けど、その難題を克服しうる可能性を持った素材が存在するんですよ、実は。

言ってることが矛盾しているようだけど、矛盾ではないです。
その素材、まだ建造物の構造材料として使えるレベルで製品化することは出来ておらず、現在はそのための技術開発の途中というわけです。

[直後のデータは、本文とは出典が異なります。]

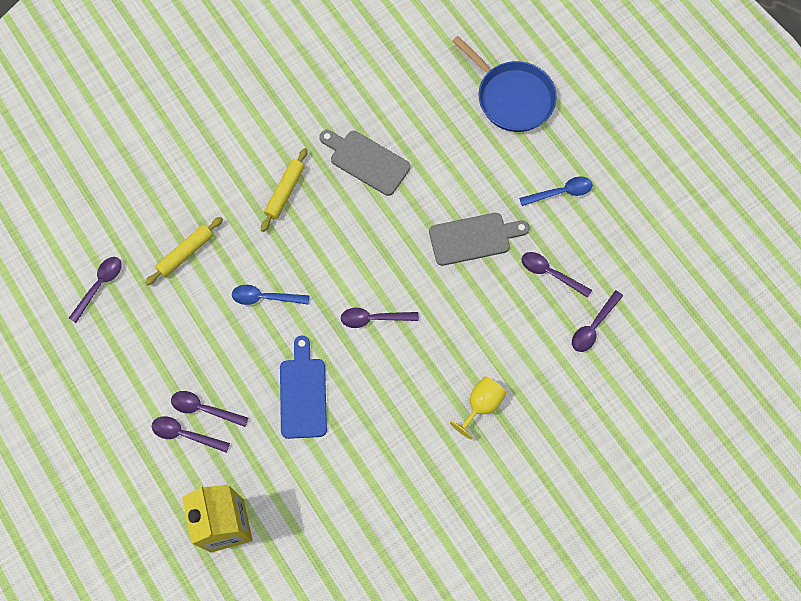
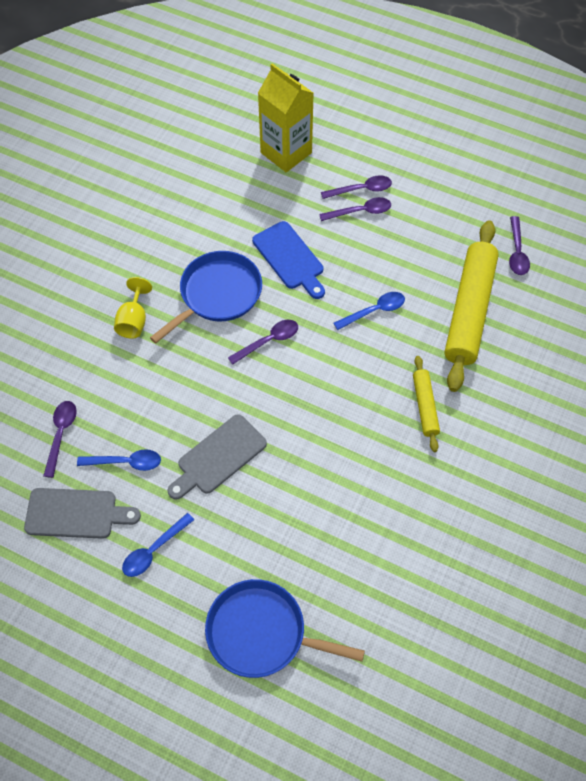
camera: 150 degrees right, 10 degrees down
(185, 253) = (469, 311): yellow rolling pin -> yellow rolling pin, size x2.01
(366, 161) = (370, 477): grey cutting board -> grey cutting board (76, 514)
(391, 391) = (217, 294): none -> blue pan
(550, 273) = (126, 462): purple spoon -> blue spoon

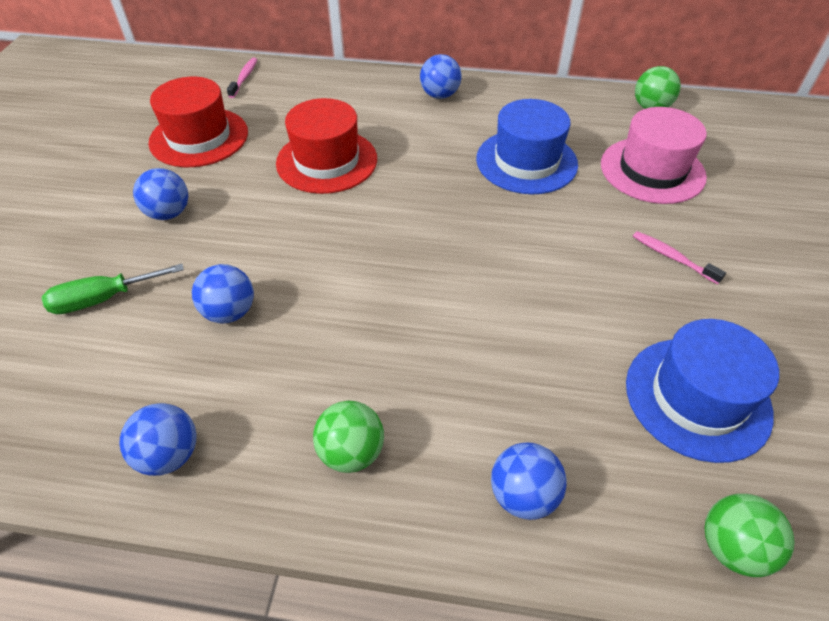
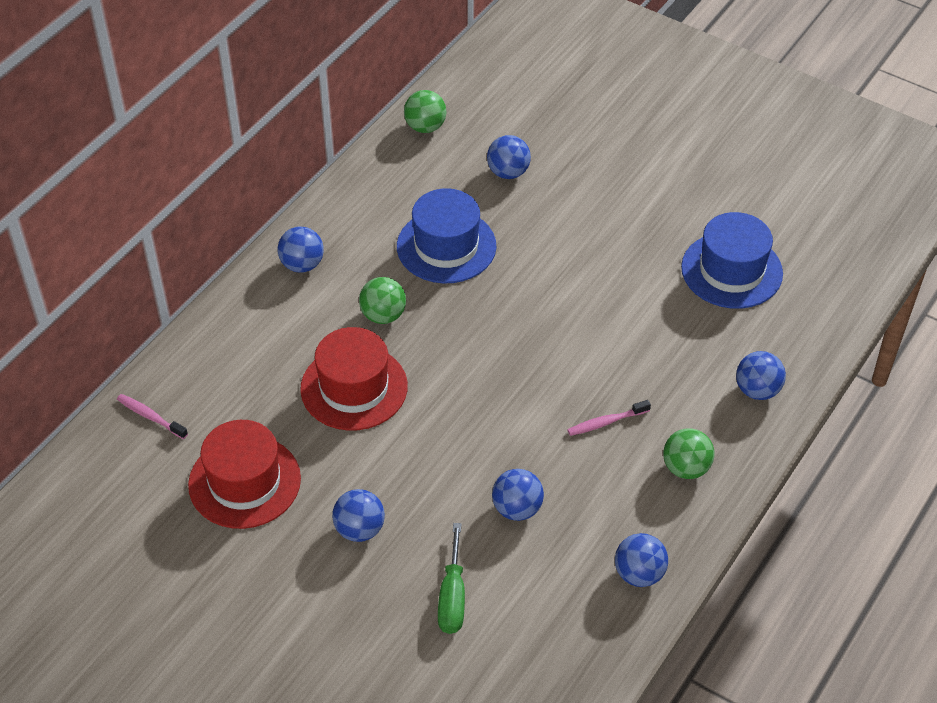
camera: 65 degrees left, 0 degrees up
(652, 170) = (508, 172): pink hat -> blue ball
(672, 257) = (609, 215): pink toothbrush -> pink toothbrush (606, 422)
(732, 547) = (830, 311): green ball -> green ball (383, 315)

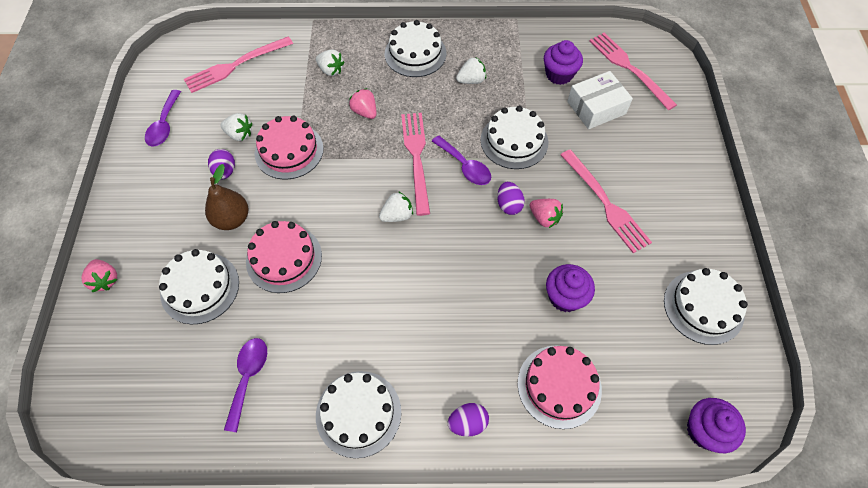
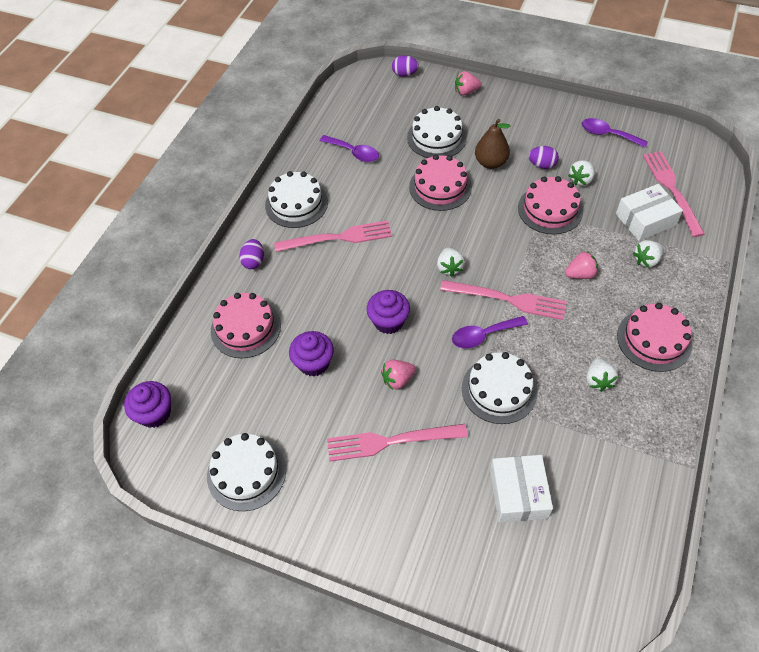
camera: 115 degrees right, 5 degrees down
(281, 78) = (645, 220): none -> white box
(415, 53) = (654, 340): white cake -> pink cake
(509, 205) = (424, 356): purple egg -> purple egg (405, 74)
(559, 74) = (582, 476): purple cupcake -> purple cupcake (388, 321)
(628, 68) = (572, 565): pink fork -> pink fork (339, 237)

もちろん、その実用化がなされれば、軌道エレベーター以外にも応用範囲は非常に広く、まさしく夢の素材、というところでしょうかね。

それは、最近あちこちで耳にする「カーボンナノチューブ」というもの。
これが、その構造体用素材として十分な強度を持っているというのです。

数年前のことですが、東京の「科学未来館」で、将来の惑星間有人宇宙飛行の展望についての講演があって、(冒頭のあいさつでは毛利衛館長も登場)その中で軌道エレベーターの有用性と実現にむけての課題の話が、SF的なものではなく、きわめてリアルな現実の話として紹介され・・・実はそれが、「楽園の泉」を読むきっかけになったのです。

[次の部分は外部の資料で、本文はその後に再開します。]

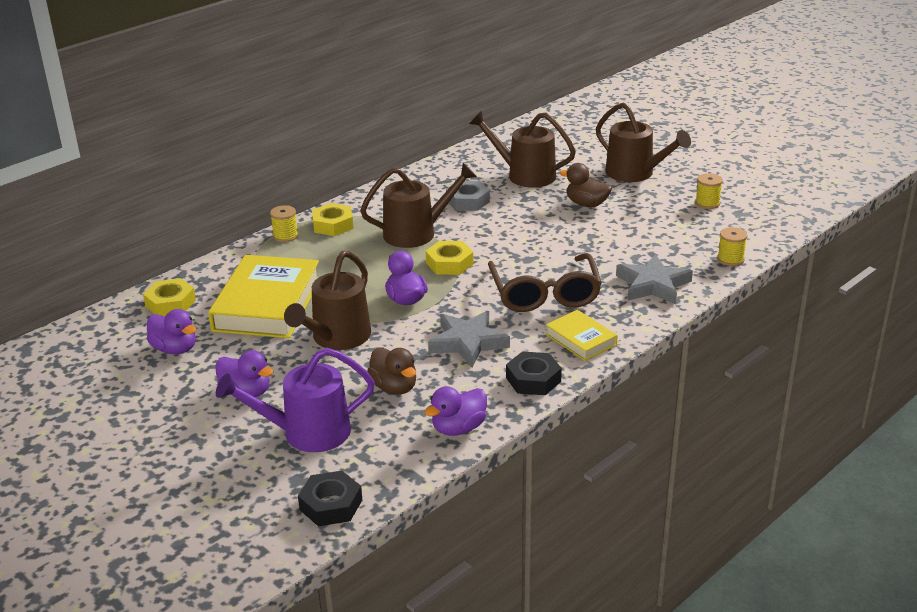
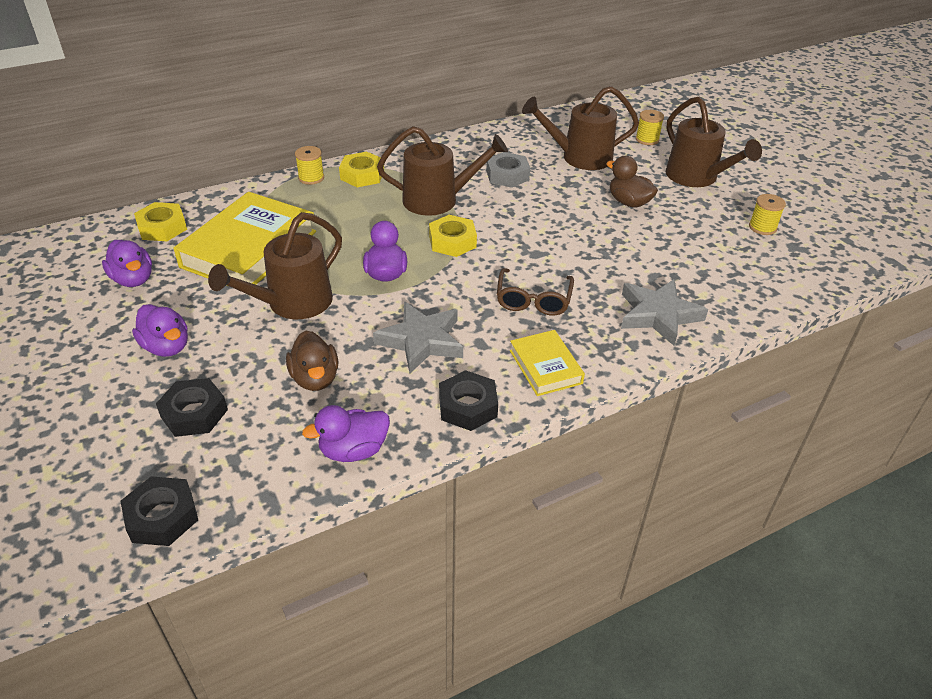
camera: 15 degrees right, 10 degrees up
(306, 433) = (194, 413): purple watering can -> black nut
(524, 175) = (579, 157): brown watering can -> brown watering can turned 45 degrees counterclockwise
(545, 294) = (533, 300): brown glasses -> brown glasses, size x0.63
(730, 259) = (761, 302): yellow spool -> yellow spool (647, 139)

ついでながら、その講演で、バブルの時に大手ゼネコンが描いた、軌道エレベーターのイメージ図も紹介されておりました。


前振りが長くなってしまって、

本題はコレだけ?

という、バランスの悪さではありますが(^^;・・・・・

「楽園の泉」は、その軌道エレベーターを題材にした、アーサー・C・クラークSF小説で、30年ほど前に書かれている(らしい)ということもあり、軌道エレベーターの素材はカーボンナノチューブではないけれど(その素材が発見される前のことなので)、氏のSF小説らしく物語の「場」・「状況」の描写が非常にリアルで、まるで自分がその現場にいるかのような錯覚さえ感じるほど。挿絵があるわけでもないのに、頭の中にその光景がとても明瞭に広がり、寒気(背筋ゾクゾク)さえ感じてしまうんですね。物語の後半、軌道エレベーター建設現場(地上のはるか上空)の描写はまさに背筋ゾクゾク!

アーサー・C・クラークの・・・いや、これまで読んだSF小説の中で最も好きなものと言ってもいいかな。SFが嫌いでなければ、強くオススメできます。

天(宇宙)へ上がる1筋の道、誰もが安全に、安価で、宇宙に上がれるエレベーターの窓から見える青い地球・・・ぜひ、見てみたいもんです。